Many also believe that biology has settled convincingly the question Roe v. Wade evaded and that you have said was “above my pay grade.” That a distinct human life exists from the moment of conception is a proven fact; a unique human with a genetic code distinct from the mother is present, and immediately cells grow, reproduce and differentiate. What becomes the issue at that point is whether that life is permitted to continue or not. In the current environment, the deciding factor on whether that life continues or not is the preference on the part of one or both parents—a very arbitrary standard for whether one lives or dies in a just society.

Finally, many believe that the idea that Roe v. Wade is “settled precedent” is specious. The history of American Constitutional Law shows examples of decisions that were precedent for decades before being overturned either by Constitutional amendment (e.g. Dred Scott by the Reconstruction Amendments) or by Supreme Court decision (e.g. Brown v. Board of Ed overturning Plessy v. Ferguson). One wonders what would have happened if the Warren Court had felt Plessy was “settled” according to the idea of stare decisis, instead of listening to and being convinced by the arguments made by Thurgood Marshall and others.

You are in a unique position to use your bully pulpit to bring us all together here, to drive toward options that discard the false dichotomy between taking care of the mother and the child that have been established by proponents of the expansion of abortion rights and FOCA. Reduction of abortion to a matter of women’s health alone, without regard for the fact that a different, separate life is involved, is just as dangerous and non-constructive as reducing the pro-life debate to purely religious grounds.

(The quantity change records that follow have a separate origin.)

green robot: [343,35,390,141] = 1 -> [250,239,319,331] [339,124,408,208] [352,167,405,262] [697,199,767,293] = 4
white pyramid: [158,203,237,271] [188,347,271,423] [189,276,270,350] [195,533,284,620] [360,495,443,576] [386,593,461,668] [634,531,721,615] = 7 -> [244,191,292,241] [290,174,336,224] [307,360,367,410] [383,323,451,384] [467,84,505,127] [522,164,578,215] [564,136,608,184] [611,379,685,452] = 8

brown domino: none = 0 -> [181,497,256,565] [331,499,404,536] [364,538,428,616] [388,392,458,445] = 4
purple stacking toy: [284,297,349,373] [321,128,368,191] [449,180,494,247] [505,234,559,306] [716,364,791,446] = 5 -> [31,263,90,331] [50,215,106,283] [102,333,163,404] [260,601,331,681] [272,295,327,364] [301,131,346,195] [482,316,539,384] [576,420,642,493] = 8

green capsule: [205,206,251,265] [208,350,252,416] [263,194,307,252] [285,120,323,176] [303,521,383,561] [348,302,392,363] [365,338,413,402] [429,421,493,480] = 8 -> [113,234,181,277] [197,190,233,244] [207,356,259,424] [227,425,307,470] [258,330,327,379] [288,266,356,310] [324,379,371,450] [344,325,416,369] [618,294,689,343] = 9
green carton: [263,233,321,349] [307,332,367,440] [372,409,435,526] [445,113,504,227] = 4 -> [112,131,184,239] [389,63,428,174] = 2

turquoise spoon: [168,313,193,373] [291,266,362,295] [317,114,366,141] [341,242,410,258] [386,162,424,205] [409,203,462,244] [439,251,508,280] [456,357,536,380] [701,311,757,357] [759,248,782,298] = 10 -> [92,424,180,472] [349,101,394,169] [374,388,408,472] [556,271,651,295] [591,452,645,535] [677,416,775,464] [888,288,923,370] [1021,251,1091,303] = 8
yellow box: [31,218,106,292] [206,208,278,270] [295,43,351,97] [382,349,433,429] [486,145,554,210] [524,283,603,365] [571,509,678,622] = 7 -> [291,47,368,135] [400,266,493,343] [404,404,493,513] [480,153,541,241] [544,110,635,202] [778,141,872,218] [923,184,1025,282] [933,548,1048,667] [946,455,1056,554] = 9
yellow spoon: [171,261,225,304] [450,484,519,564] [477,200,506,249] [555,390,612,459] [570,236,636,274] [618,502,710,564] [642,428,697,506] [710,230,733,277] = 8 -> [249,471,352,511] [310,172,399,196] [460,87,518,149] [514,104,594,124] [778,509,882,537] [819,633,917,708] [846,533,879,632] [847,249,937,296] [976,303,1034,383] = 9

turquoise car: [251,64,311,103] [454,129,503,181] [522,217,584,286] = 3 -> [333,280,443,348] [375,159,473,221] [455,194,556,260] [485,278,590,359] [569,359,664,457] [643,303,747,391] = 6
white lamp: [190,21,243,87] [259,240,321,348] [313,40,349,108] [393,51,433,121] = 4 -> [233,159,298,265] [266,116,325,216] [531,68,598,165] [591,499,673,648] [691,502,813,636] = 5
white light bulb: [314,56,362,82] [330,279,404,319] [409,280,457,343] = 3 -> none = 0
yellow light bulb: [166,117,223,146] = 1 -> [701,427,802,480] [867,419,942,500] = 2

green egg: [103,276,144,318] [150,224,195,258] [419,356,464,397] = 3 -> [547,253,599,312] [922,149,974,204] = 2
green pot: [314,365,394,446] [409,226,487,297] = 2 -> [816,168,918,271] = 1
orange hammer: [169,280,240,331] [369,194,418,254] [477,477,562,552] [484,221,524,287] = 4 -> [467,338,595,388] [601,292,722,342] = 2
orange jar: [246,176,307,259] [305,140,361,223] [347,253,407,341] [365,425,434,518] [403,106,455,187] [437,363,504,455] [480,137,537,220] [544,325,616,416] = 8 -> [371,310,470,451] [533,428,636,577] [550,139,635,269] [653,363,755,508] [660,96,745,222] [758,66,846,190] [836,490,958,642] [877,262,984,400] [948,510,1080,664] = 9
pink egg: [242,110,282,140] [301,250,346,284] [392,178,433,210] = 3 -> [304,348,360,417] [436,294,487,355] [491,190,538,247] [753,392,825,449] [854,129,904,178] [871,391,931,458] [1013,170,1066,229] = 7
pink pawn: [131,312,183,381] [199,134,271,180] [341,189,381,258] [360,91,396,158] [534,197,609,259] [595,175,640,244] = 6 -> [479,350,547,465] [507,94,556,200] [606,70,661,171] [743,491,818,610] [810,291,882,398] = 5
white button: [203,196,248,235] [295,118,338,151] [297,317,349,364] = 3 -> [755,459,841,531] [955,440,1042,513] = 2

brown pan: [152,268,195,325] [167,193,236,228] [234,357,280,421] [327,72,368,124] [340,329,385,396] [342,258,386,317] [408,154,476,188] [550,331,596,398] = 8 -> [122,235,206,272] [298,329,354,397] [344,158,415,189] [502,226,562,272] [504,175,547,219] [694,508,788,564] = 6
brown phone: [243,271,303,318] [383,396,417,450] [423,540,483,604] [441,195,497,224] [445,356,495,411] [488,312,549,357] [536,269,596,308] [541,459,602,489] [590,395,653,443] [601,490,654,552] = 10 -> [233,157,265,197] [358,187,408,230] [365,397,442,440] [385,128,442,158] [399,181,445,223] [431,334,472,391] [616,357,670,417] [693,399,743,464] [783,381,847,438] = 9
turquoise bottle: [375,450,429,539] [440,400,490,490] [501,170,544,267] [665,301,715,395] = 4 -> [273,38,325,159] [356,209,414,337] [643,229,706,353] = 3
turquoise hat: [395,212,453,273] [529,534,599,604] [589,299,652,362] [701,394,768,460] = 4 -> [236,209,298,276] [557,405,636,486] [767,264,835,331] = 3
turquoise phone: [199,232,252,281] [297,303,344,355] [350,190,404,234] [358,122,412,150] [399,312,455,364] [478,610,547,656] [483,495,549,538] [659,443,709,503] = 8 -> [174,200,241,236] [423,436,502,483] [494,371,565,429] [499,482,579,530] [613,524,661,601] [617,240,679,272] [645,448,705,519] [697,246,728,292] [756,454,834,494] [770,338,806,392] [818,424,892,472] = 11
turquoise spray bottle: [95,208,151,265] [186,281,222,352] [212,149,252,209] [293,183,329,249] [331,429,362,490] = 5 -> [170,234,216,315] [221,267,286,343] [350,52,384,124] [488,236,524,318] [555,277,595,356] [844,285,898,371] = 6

We can work toward eliminating the causes of unwanted pregnancies and the socioeconomic conditions that lead women to think abortion is their only way out, while also providing, even encouraging, options that affirm life when pregnancies occur, such as adoption, better prenatal and postnatal care for women who carry to term, etc. All we need is the will to do so.

Let America shine as a beacon to the world that we reject as false the choice of either killing the unborn or preserving the physical, psychological and economic well-being of the mother who carries them.

Mr. President, when you speak so eloquently about hope, opportunity, freedom, and the need to help others around us, I believe you sincerely seek this. I too want America to truly be united in common purpose. Yet if you persist in what appears in the early going to be a very divisive approach to an already divisive issue, you will fail in this desire to unite us. Rather, you will inspire those on the pro-life side to work as never before to defeat candidates and laws that do not protect the most vulnerable.

Again, please know that I pray that God will bless you with wisdom on this and the many other challenges you—and we as a nation—face. We will be able to face them, and overcome them, if we face them together.

The views and opinions expressed herein are those of the author only, not of Spero News.